=== Images with bounding boxes ===
☆ ☆ ☆ ☆ ☆ ☆ ☆

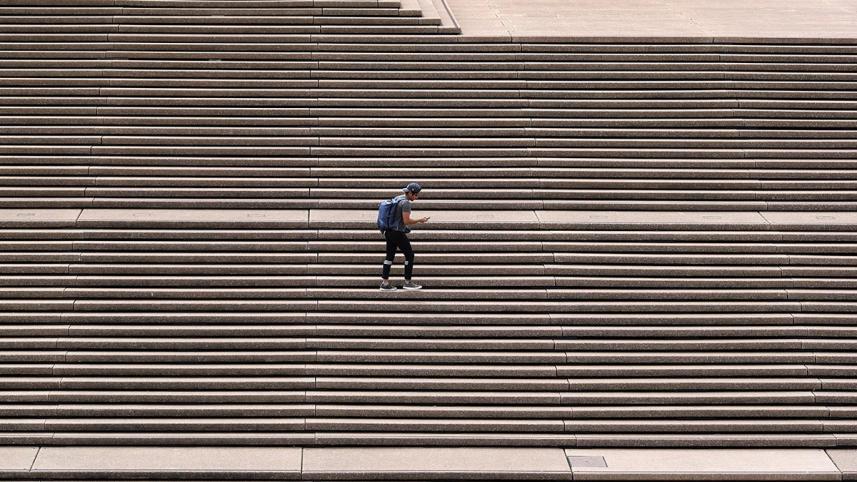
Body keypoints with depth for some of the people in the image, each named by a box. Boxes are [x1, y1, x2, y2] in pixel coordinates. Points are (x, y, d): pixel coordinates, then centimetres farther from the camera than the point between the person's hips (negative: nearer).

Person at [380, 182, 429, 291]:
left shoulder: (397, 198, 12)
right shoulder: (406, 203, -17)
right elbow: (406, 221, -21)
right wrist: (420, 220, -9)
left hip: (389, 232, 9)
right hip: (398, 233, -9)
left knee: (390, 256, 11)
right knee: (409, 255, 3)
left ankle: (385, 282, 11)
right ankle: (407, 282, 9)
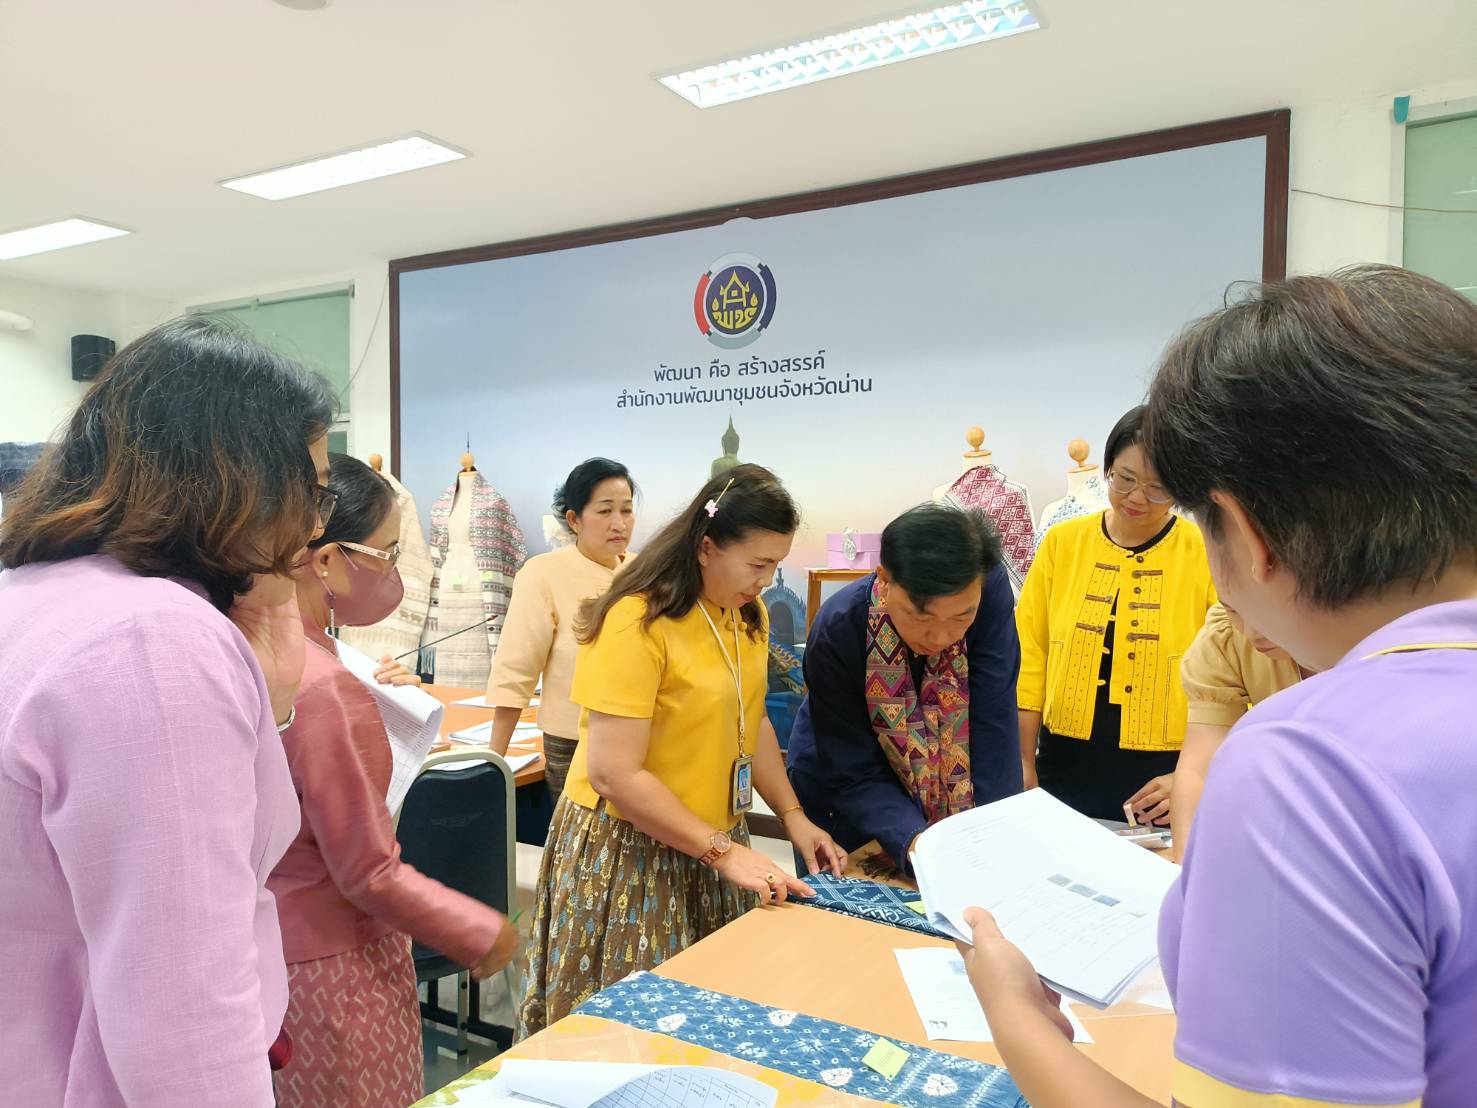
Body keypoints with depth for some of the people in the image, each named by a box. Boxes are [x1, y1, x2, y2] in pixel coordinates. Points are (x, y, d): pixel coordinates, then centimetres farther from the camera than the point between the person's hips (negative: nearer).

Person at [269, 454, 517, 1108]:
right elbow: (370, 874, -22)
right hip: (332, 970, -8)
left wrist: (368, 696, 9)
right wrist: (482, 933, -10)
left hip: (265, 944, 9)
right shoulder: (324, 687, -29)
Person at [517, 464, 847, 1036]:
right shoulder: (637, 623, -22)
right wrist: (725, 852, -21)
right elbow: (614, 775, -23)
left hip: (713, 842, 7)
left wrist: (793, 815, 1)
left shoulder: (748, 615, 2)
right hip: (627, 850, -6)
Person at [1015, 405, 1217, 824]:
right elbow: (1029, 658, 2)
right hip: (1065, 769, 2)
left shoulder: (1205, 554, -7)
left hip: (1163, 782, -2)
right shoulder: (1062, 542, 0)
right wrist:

☆ ☆ ☆ ☆ ☆ ☆ ☆

=== WHAT THIS TASK INVOLVES ===
Leaving pictures aside, give again word for word each line from the one with "right knee: (409, 255, 3)" to the final line of the entries.

=== TASK SOLUTION ===
right knee: (409, 255, 3)
left ankle: (385, 282, 11)
right ankle: (407, 282, 9)
Body keypoints with depth for some of the people in the image, each named by a box. Boxes are [x1, y1, x2, y2] in pixel coordinates. Points are (x, y, d): pixel coordinates, then centimetres farther from the camera than the point between the person's hips (negative: nearer).

Person at [269, 454, 517, 1108]:
right elbow: (370, 874, -22)
right hip: (332, 970, -8)
left wrist: (368, 696, 9)
right wrist: (482, 933, -10)
left hip: (265, 944, 9)
right shoulder: (324, 687, -29)
Person at [517, 464, 847, 1036]:
right shoulder: (637, 623, -22)
right wrist: (725, 852, -21)
right elbow: (614, 775, -23)
left hip: (713, 842, 7)
left wrist: (793, 815, 1)
left shoulder: (748, 615, 2)
right hip: (627, 850, -6)
Person at [1015, 405, 1217, 824]:
right elbow: (1029, 658, 2)
right hip: (1065, 769, 2)
left shoulder: (1205, 554, -7)
left hip: (1163, 782, -2)
right shoulder: (1062, 542, 0)
right wrist:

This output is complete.